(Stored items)
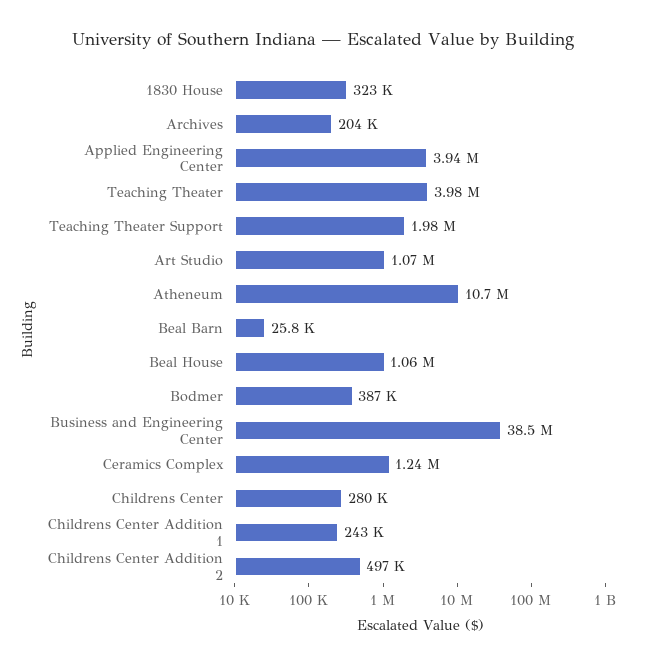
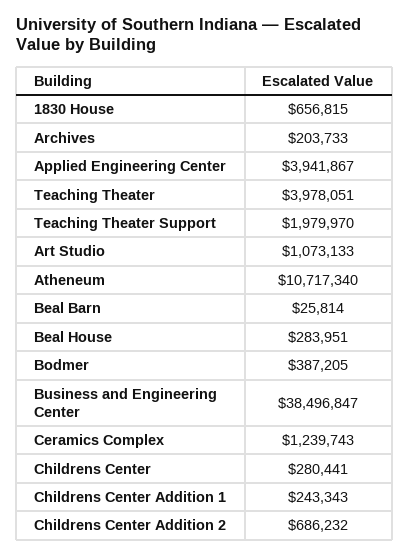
1830 House: 323000 -> 656815
Beal House: 1060000 -> 283951
Childrens Center Addition 2: 497000 -> 686232

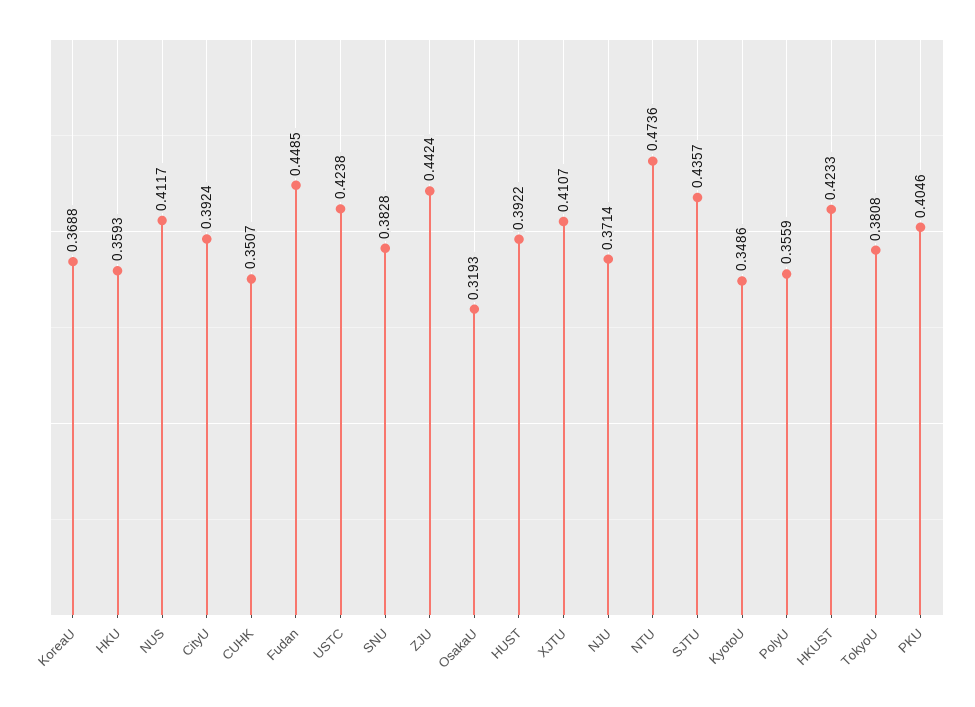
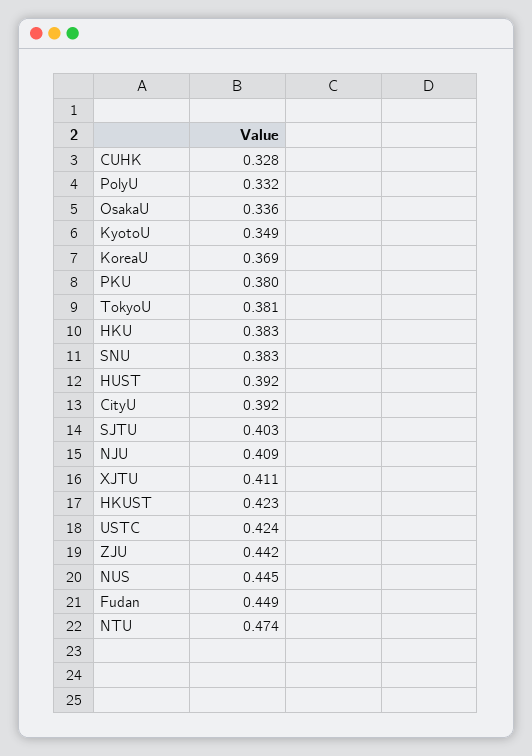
HKU: 0.3593 -> 0.383
NUS: 0.4117 -> 0.445
CUHK: 0.3507 -> 0.328
OsakaU: 0.3193 -> 0.336
NJU: 0.3714 -> 0.409
SJTU: 0.4357 -> 0.403
PolyU: 0.3559 -> 0.332
PKU: 0.4046 -> 0.38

## What the exercise asks
Among the entries, how many lines include the word "House"? Answer with only the number.

## Solution to the problem
2